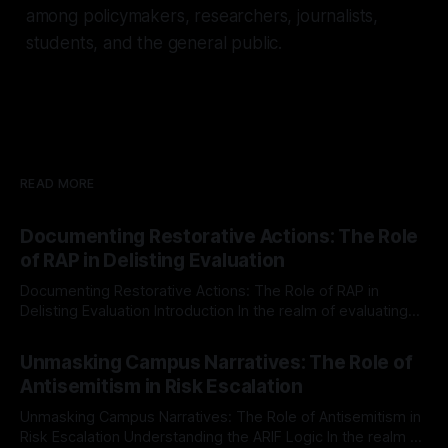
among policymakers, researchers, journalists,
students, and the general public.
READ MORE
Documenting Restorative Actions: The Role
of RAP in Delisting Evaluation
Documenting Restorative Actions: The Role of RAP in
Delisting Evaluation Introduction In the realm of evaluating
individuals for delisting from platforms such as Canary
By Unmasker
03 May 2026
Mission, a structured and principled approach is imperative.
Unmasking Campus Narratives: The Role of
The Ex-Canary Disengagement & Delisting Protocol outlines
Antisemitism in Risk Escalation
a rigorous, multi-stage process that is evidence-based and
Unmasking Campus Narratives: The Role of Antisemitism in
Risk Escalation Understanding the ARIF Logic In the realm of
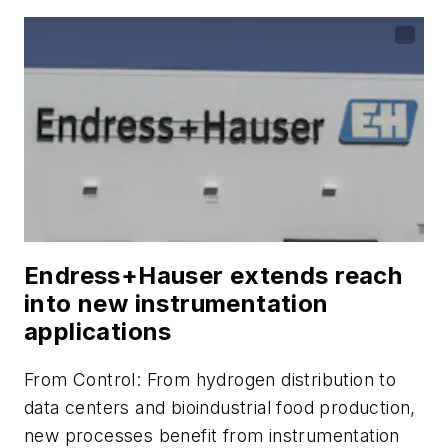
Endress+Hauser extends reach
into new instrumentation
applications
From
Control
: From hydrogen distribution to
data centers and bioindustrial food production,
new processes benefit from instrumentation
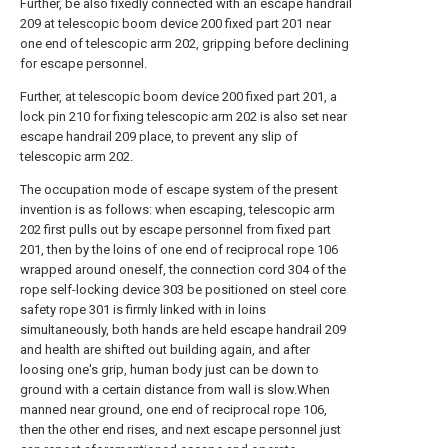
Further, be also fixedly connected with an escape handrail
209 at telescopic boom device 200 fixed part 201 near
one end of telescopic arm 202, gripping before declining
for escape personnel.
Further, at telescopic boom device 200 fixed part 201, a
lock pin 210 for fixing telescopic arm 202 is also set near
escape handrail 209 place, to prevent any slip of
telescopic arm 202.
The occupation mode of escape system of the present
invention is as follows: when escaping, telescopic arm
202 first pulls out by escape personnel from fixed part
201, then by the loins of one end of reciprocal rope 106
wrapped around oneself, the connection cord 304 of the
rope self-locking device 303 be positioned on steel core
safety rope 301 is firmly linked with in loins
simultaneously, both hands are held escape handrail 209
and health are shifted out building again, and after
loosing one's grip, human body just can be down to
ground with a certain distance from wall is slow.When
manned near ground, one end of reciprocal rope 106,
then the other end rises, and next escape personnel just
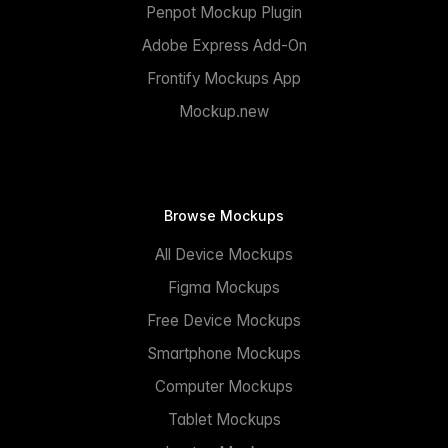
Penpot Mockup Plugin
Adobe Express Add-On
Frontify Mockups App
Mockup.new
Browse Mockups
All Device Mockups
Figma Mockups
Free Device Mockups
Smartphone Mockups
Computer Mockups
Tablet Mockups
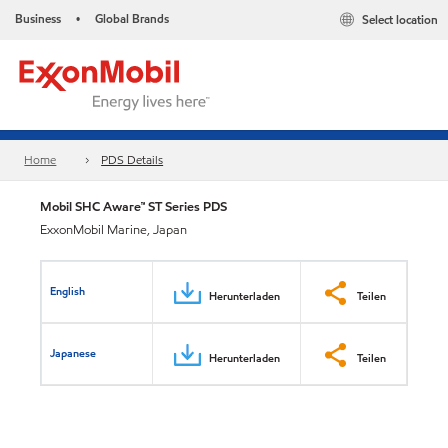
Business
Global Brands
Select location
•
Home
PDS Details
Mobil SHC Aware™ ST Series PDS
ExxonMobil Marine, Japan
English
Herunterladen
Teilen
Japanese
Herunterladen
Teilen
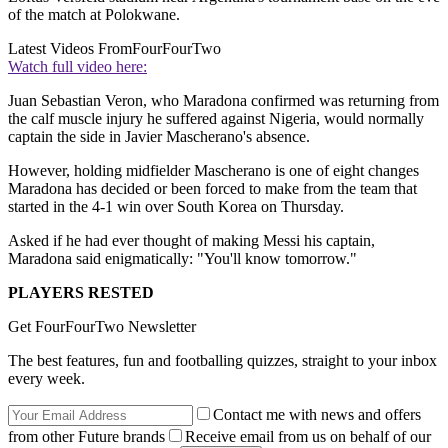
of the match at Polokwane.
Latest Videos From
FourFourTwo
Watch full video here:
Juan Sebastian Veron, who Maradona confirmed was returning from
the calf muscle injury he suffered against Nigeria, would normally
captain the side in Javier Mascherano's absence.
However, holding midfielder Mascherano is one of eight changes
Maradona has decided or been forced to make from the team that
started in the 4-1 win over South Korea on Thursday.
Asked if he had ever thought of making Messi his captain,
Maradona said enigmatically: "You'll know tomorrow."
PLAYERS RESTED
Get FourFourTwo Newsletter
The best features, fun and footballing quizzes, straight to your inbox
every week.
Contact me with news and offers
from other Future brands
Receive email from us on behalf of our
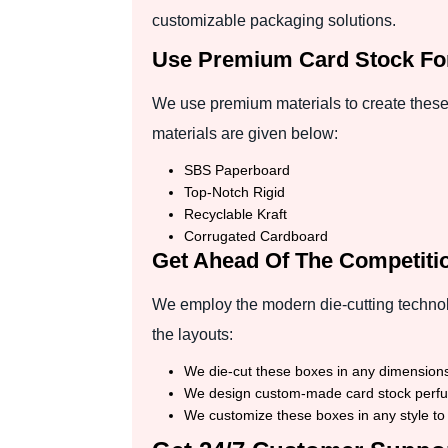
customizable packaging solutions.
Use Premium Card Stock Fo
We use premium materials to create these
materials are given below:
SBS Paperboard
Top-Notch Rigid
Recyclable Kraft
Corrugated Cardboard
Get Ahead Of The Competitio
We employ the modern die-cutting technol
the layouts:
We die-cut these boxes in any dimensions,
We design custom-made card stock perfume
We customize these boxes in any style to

* * * * * * * * *

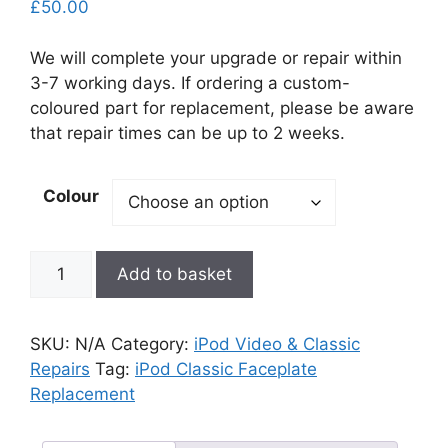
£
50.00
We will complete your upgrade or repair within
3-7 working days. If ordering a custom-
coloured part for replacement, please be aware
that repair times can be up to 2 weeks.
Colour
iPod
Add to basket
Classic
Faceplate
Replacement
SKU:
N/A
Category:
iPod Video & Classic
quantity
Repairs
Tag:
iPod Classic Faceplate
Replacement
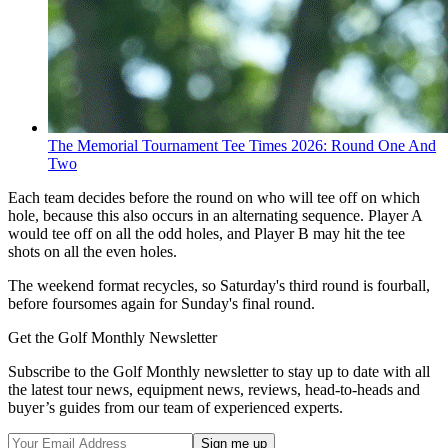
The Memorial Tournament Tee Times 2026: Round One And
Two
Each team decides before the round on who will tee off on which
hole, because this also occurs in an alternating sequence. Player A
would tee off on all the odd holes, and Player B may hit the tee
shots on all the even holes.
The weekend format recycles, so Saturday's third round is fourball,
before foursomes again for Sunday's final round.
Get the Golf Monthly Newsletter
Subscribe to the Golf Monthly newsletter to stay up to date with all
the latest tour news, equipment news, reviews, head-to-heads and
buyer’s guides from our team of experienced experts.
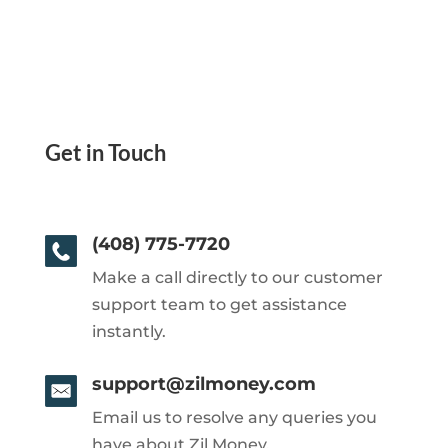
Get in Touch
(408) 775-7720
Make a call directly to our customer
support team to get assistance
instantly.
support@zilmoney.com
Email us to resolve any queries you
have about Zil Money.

* * * * * * * * *

Deine Aufgabe
Wie lauten die Zeilen von der Zeile mit „Get in Touch“ bis einschließlich der Zeile mit „have about Zil Money.“? Zitiere sie wortgetreu.

Gelöste Aufgabe
Get in Touch
(408) 775-7720
Make a call directly to our customer
support team to get assistance
instantly.
support@zilmoney.com
Email us to resolve any queries you
have about Zil Money.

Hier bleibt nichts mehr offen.